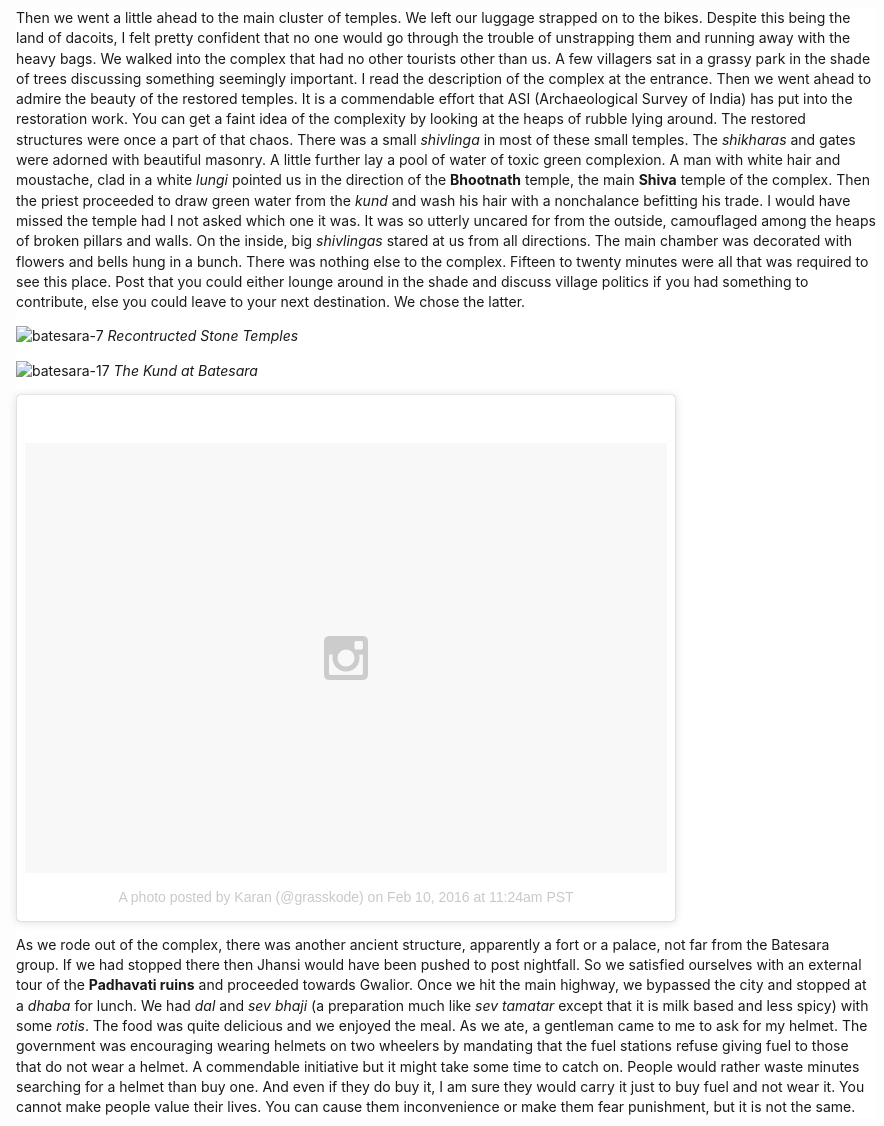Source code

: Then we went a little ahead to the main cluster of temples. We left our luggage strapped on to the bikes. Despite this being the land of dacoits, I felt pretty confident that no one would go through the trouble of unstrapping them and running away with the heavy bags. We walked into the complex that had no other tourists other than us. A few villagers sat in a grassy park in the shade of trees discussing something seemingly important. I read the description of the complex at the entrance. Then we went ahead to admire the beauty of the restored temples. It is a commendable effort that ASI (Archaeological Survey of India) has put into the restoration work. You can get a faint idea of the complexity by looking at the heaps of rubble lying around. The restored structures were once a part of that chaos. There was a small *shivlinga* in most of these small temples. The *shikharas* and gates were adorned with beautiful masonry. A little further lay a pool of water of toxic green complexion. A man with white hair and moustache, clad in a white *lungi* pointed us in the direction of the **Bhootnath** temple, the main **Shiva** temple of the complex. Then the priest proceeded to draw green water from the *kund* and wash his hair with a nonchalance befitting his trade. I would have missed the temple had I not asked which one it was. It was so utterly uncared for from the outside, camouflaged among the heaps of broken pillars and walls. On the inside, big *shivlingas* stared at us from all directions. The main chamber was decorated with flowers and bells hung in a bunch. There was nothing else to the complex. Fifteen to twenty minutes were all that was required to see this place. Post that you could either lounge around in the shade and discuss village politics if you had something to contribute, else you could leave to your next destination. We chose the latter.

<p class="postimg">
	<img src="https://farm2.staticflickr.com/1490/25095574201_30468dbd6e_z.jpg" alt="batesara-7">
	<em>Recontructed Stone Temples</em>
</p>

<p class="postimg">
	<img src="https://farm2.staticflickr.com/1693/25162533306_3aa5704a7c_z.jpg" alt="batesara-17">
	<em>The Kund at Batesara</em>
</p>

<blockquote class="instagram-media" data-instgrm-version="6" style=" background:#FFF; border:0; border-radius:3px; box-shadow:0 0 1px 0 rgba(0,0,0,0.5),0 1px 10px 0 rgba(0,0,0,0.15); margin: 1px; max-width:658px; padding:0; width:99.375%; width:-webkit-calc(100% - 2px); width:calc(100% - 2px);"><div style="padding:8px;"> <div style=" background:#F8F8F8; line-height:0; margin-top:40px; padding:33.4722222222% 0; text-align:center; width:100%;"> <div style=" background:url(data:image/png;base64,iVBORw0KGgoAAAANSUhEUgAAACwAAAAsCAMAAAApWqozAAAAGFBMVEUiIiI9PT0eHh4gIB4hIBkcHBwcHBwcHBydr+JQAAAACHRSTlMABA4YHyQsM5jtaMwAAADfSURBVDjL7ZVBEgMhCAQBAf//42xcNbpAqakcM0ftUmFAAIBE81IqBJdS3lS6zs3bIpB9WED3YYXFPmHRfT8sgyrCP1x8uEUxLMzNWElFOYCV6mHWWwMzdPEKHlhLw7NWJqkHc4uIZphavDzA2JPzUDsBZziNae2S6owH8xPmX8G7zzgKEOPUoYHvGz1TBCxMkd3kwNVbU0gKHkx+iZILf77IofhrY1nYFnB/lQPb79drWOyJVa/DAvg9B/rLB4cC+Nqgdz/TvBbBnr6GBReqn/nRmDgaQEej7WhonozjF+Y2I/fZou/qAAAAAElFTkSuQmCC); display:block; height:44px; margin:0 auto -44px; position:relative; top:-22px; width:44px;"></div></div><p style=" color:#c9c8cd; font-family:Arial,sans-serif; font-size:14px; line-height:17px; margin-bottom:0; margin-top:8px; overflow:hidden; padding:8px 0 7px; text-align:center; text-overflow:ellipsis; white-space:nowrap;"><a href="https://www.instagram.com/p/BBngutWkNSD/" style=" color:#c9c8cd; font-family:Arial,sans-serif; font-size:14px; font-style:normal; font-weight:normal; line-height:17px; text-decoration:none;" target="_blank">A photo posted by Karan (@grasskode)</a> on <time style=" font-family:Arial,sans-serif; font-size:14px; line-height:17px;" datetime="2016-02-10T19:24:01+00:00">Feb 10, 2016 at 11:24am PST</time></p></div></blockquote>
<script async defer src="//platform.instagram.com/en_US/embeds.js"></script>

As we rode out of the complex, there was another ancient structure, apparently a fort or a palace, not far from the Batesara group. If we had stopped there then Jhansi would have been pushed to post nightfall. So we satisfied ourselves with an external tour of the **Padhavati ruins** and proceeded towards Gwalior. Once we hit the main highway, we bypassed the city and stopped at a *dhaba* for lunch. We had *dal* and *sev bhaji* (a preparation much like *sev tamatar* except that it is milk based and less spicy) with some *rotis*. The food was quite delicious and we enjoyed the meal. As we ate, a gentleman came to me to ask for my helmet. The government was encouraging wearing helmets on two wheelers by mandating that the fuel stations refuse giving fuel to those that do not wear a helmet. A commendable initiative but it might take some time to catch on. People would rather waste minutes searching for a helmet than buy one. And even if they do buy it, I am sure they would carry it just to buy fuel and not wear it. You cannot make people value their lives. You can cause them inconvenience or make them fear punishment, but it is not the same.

----

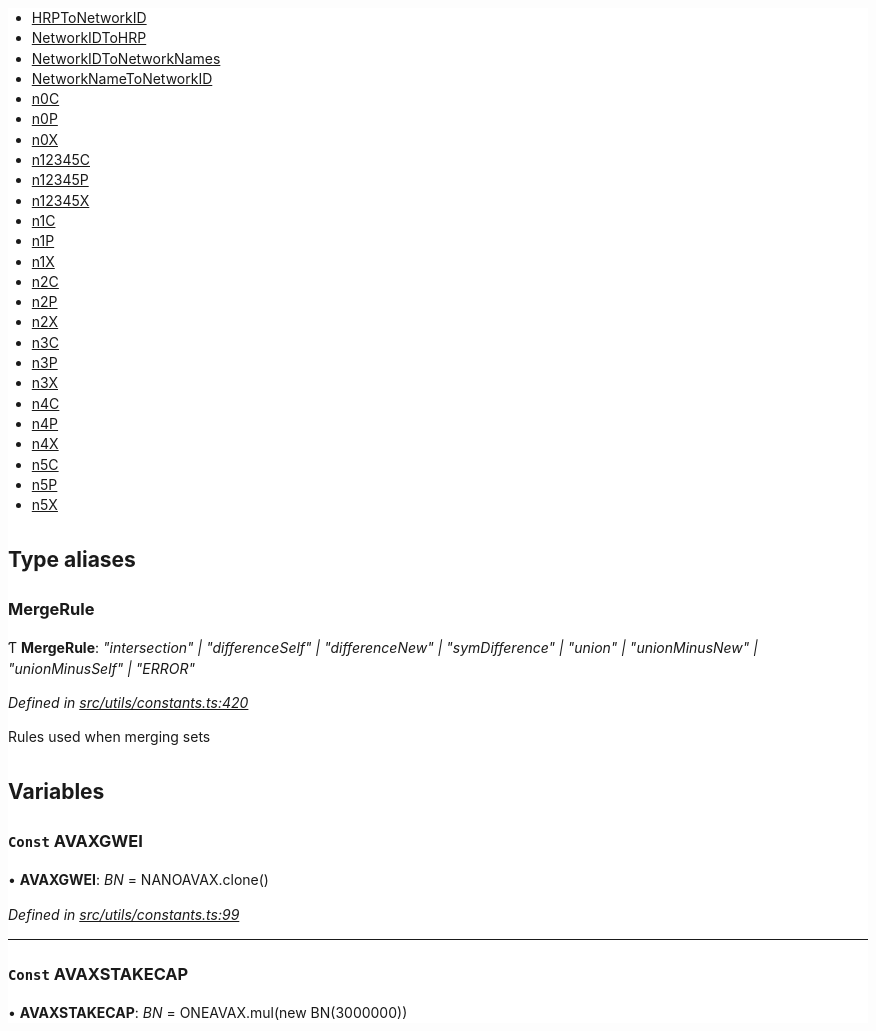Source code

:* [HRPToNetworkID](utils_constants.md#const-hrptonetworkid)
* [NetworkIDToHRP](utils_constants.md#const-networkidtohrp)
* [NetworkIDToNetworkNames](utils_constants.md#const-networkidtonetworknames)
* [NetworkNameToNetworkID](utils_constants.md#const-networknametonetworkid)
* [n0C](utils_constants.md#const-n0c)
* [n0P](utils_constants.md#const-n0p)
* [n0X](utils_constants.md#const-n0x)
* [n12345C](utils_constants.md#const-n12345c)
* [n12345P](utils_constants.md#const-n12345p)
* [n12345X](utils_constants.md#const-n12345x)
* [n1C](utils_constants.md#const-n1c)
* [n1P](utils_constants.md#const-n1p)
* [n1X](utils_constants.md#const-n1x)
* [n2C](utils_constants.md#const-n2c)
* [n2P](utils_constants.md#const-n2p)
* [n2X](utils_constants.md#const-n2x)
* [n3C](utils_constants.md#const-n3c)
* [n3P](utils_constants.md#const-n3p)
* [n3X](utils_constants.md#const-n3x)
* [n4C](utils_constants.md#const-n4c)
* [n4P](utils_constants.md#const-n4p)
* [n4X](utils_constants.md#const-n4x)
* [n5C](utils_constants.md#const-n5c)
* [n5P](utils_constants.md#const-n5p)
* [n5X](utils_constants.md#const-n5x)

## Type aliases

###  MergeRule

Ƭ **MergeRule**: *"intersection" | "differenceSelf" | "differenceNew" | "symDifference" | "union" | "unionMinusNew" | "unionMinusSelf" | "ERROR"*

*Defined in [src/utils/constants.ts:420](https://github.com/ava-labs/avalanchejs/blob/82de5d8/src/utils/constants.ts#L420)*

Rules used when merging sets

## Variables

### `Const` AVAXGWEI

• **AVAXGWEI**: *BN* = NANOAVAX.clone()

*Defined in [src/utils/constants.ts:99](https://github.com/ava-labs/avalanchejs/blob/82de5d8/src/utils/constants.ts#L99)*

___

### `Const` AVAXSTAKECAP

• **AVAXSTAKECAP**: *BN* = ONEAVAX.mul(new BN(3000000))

----

(WHAT NEEDS TO BE DONE): Every line that contains "AVAXSTAKECAP" should be copied out of the data.

(YOUR SOLUTION):
### `Const` AVAXSTAKECAP
• **AVAXSTAKECAP**: *BN* = ONEAVAX.mul(new BN(3000000))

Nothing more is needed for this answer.